U.S. President Trump accused American social media giants from interfering with the 2016 presidential election and expressed concerns they're looking to do the same with this year's mid-terms. In an interview with The Daily Caller, the head of the state said "the truth is they [Internet juggernauts] were all on Hillary Clinton's side" during the last election cycle, describing that alleged behavior as "the true interference" in the U.S. democratic process. The remarks are in line with the rhetoric President Trump has been pushing for over a year now in regards to the investigation led by Special Counsel Robert Mueller who's still probing foreign meddling in the 2016 presidential race, having already indicted 25 individuals and three companies from Russia over the matter.
President Trump often referred to Mr. Mueller's probe as a "witch hunt" and accused the DNC of being the party that actually colluded with Russia, without ever substantiating those claims. Over the course of this summer, the head of the highest office in the country repeatedly accused Google, Facebook, and Twitter of censoring conservative voices on the Internet, suggesting their alleged behavior is illegal and threatening with federal investigations. The accusations that the Silicon Valley dismissed in their entirety on several occasions are yet to be elaborated upon, with the evidence provided so far coming down to what the tech industry claims are isolated incidents.

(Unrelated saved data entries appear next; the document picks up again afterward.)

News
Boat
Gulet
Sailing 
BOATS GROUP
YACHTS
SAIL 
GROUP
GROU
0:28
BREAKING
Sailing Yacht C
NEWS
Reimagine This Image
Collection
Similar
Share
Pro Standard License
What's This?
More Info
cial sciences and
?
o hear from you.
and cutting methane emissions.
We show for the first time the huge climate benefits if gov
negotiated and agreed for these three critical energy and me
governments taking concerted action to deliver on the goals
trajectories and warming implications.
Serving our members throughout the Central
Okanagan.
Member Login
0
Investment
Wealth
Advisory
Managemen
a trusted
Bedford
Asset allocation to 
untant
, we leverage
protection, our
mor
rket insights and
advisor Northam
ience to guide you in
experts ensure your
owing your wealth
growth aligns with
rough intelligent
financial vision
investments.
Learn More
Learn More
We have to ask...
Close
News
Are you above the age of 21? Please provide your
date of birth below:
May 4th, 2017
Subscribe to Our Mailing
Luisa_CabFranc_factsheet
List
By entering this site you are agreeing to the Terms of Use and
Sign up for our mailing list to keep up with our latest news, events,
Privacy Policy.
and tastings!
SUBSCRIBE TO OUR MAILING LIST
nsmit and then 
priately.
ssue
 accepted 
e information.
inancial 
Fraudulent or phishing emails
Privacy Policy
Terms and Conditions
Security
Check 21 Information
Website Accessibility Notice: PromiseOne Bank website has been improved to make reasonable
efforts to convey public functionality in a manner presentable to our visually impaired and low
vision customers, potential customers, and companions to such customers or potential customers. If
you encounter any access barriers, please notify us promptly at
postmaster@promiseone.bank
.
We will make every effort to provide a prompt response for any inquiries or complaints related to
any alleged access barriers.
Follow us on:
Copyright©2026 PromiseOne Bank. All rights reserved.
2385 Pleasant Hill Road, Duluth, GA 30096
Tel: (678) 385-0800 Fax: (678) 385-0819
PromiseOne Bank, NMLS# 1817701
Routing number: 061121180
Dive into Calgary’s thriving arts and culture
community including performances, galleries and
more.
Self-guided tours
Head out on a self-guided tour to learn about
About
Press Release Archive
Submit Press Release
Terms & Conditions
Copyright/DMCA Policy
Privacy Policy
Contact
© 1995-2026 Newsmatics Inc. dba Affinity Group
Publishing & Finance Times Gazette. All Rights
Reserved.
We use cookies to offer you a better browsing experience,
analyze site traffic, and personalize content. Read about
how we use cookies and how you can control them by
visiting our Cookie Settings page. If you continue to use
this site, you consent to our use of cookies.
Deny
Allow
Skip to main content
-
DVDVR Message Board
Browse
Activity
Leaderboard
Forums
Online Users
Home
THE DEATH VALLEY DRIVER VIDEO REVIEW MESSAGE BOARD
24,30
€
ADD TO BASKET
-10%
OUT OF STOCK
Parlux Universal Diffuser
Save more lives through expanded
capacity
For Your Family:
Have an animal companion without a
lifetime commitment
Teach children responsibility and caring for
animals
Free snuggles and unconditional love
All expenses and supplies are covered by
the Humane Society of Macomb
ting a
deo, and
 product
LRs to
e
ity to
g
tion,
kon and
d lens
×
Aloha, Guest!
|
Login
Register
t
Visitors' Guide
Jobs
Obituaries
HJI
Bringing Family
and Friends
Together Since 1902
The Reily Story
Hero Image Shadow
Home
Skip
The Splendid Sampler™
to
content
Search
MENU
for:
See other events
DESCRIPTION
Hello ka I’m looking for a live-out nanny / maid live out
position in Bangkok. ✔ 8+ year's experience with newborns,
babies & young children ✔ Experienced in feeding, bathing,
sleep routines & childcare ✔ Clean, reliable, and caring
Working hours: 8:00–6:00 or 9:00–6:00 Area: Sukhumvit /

Top Facebook and Twitter officials are currently attending a hearing on the matter with a Senate committee, whereas one Google SVP was told his presence at the gathering wasn't needed last month. Lawmakers did ask for Google CEO Sundar Pichai and Alphabet CEO Larry Page but the pair declined their invitation. All three Internet giants and their subsidiaries recently disclosed they've been combating new misinformation campaigns originating from Russia and Iran. The legislative pressure meant to push the tech industry to up its fight against fake news and similar public manipulation attempts sponsored by foreign agents is likely to increase as the November mid-terms approach but the White House is still signaling that it sees those proven and widely identified interference campaigns as a non-issue.